[Records from a dataset]
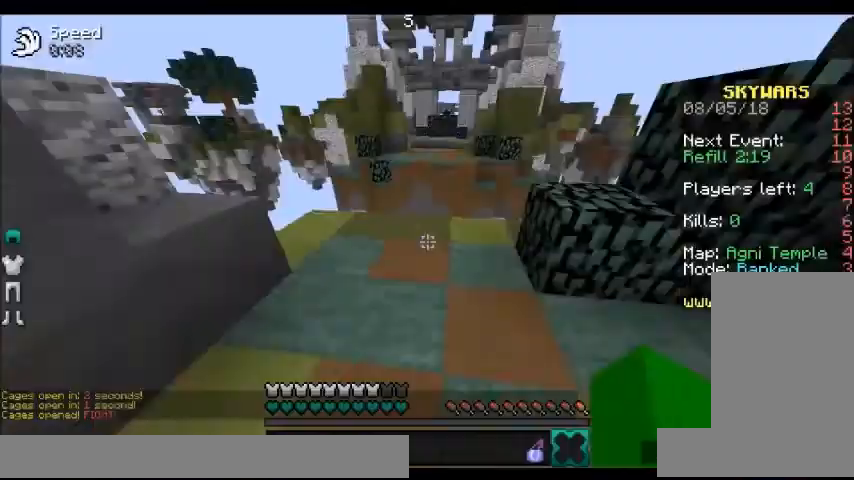
{"keys": ["w"], "mouse": [], "events": [[67, "w", "down"], [167, "a", "down"], [467, "a", "up"]]}
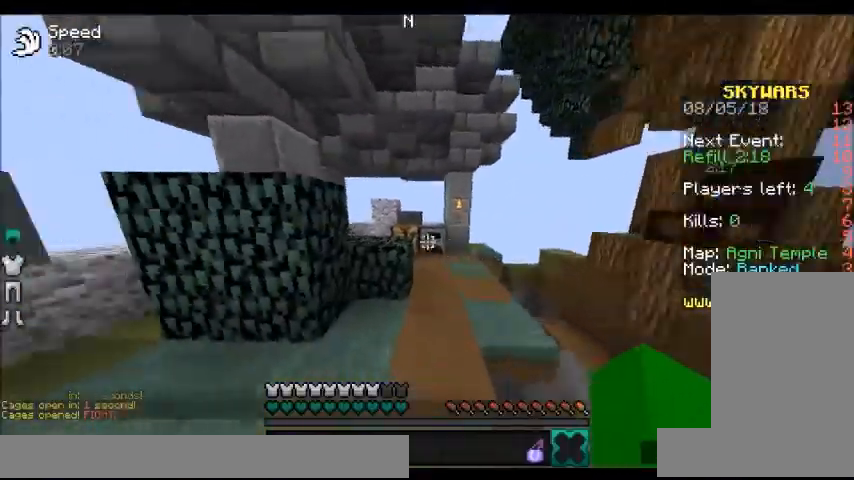
{"keys": ["w"], "mouse": [], "events": [[166, "d", "down"], [367, "d", "up"]]}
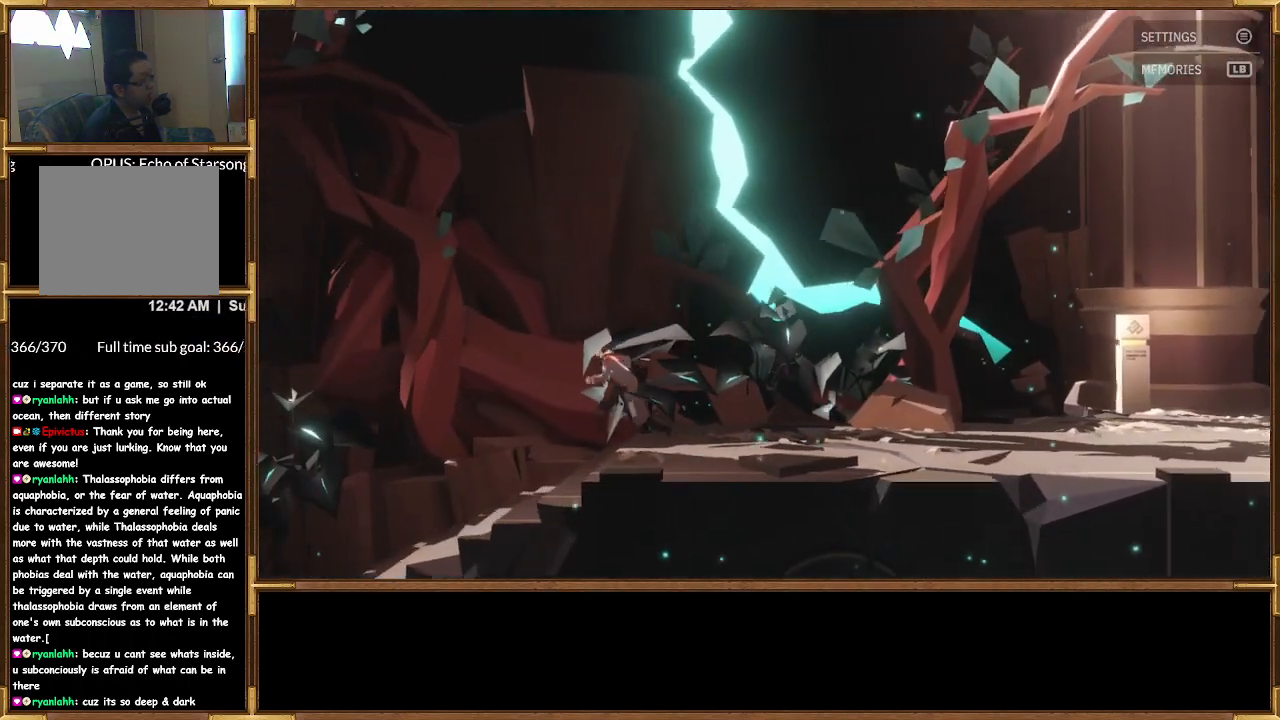
Gameplay with a controller (PlayStation layout); each line is a JSON object with the inputs held at the frame after it. "events" lists button and stick changes between this image and that frame as [ms after this image, input, new state], when the widget could be followed in between.
{"buttons": [], "left_stick": "left", "right_stick": "center", "events": []}
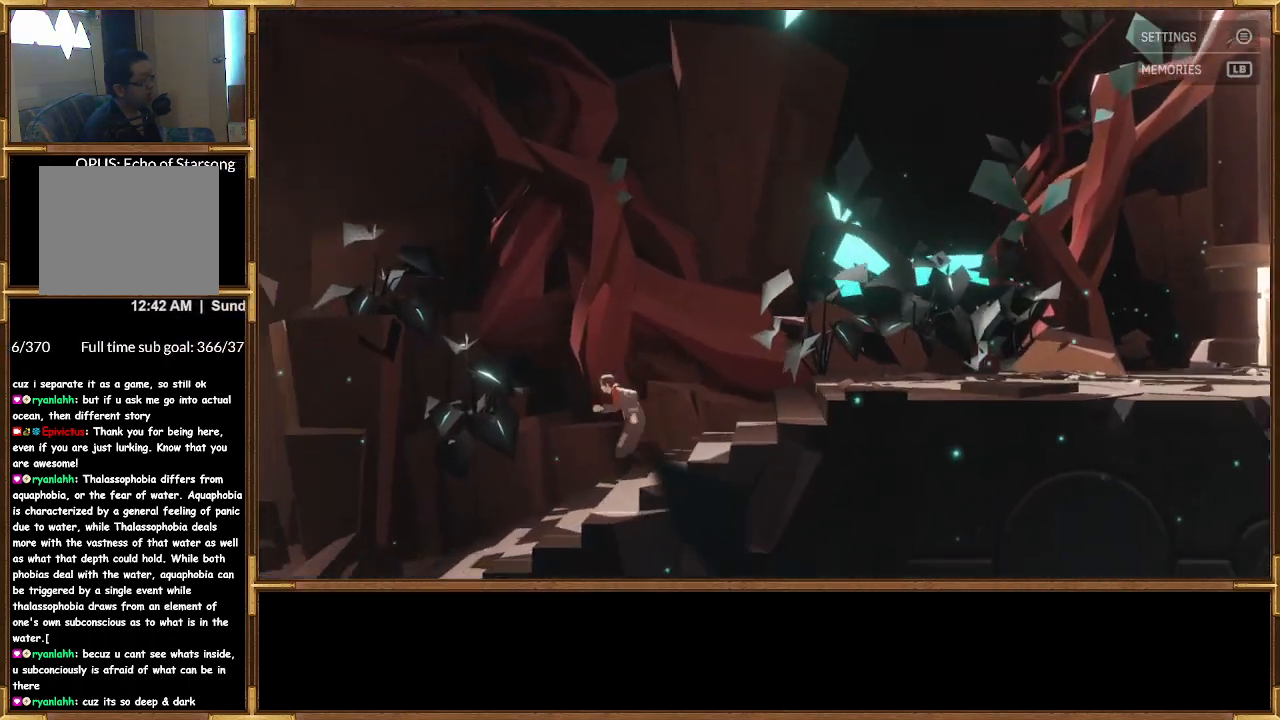
{"buttons": [], "left_stick": "left", "right_stick": "center", "events": []}
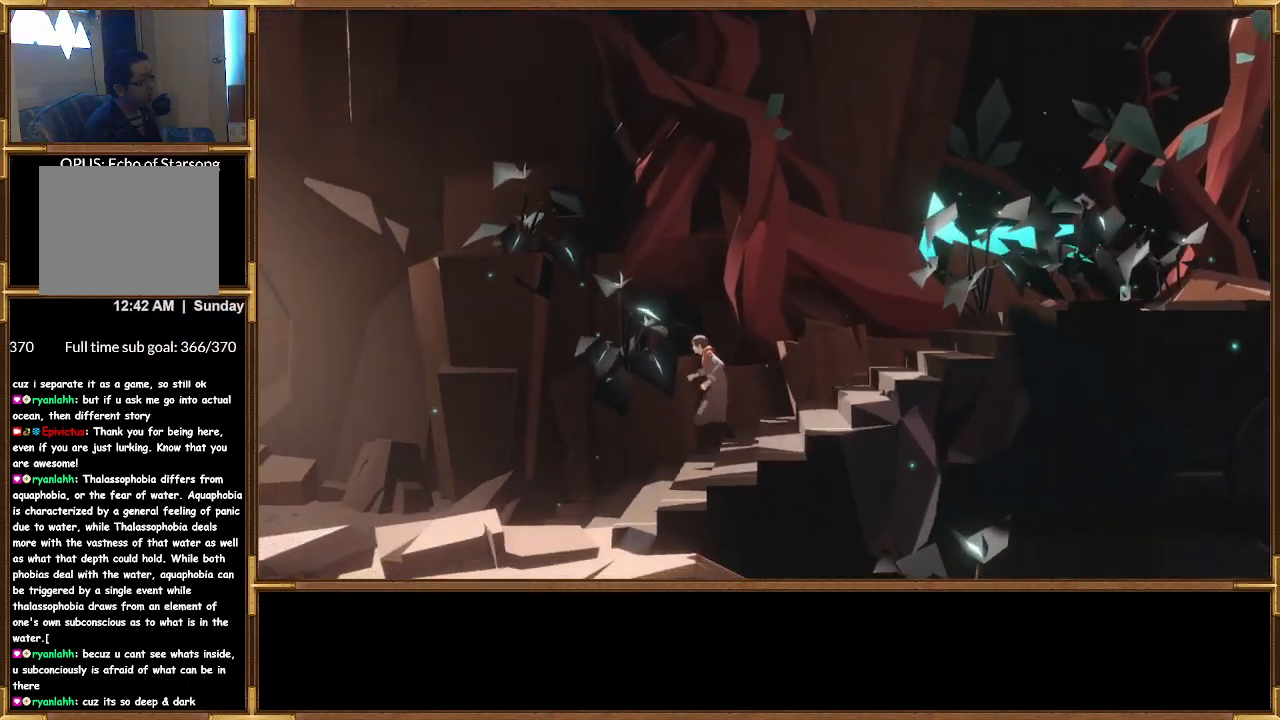
{"buttons": [], "left_stick": "left", "right_stick": "center", "events": []}
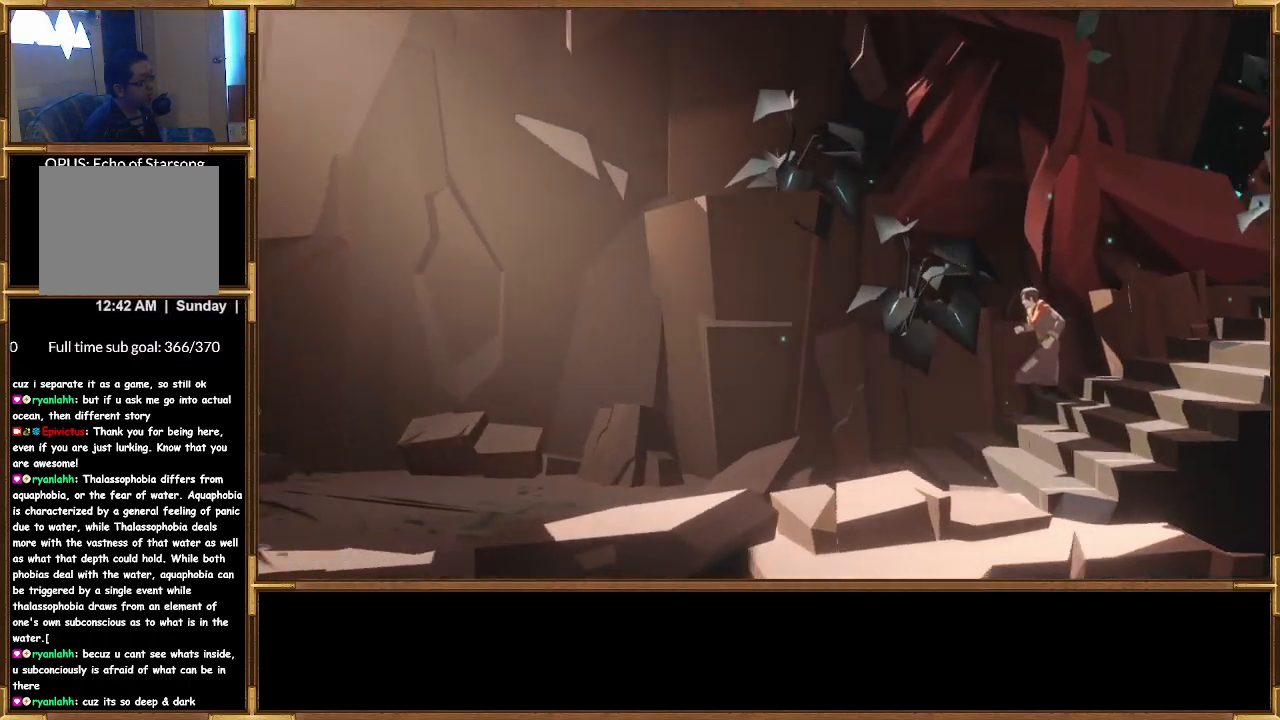
{"buttons": [], "left_stick": "left", "right_stick": "center", "events": []}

HOW TO COMPLETE THIS TASK: For each line in the data that contains the string "keys", give a copy of that line.

ANSWER SECTION:
{"keys": ["w"], "mouse": [], "events": [[67, "w", "down"], [167, "a", "down"], [467, "a", "up"]]}
{"keys": ["w"], "mouse": [], "events": [[166, "d", "down"], [367, "d", "up"]]}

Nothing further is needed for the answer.